** Saved data entries **
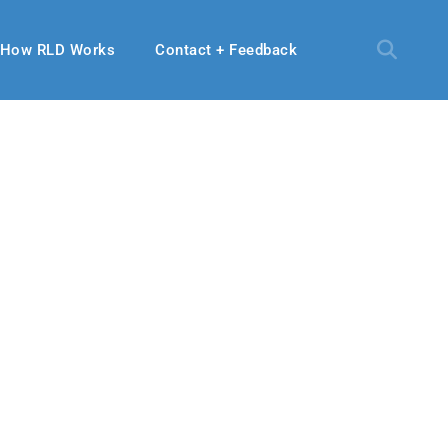
How RLD Works
Contact + Feedback
9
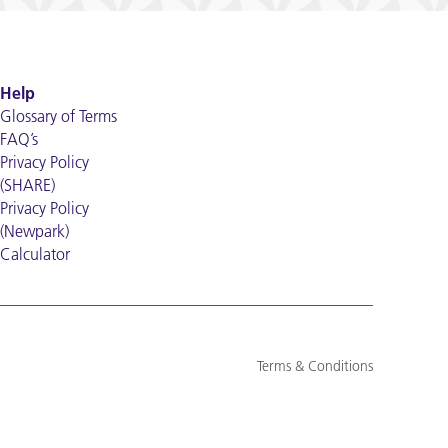
Help
Glossary of Terms
FAQ’s
Privacy Policy
(SHARE)
Privacy Policy
(Newpark)
Calculator
Terms & Conditions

** What is needed **
Reproduce the text of these records line for line, leaving out the pictures.

** Finished task **
How RLD Works
Contact + Feedback
9
Help
Glossary of Terms
FAQ’s
Privacy Policy
(SHARE)
Privacy Policy
(Newpark)
Calculator
Terms & Conditions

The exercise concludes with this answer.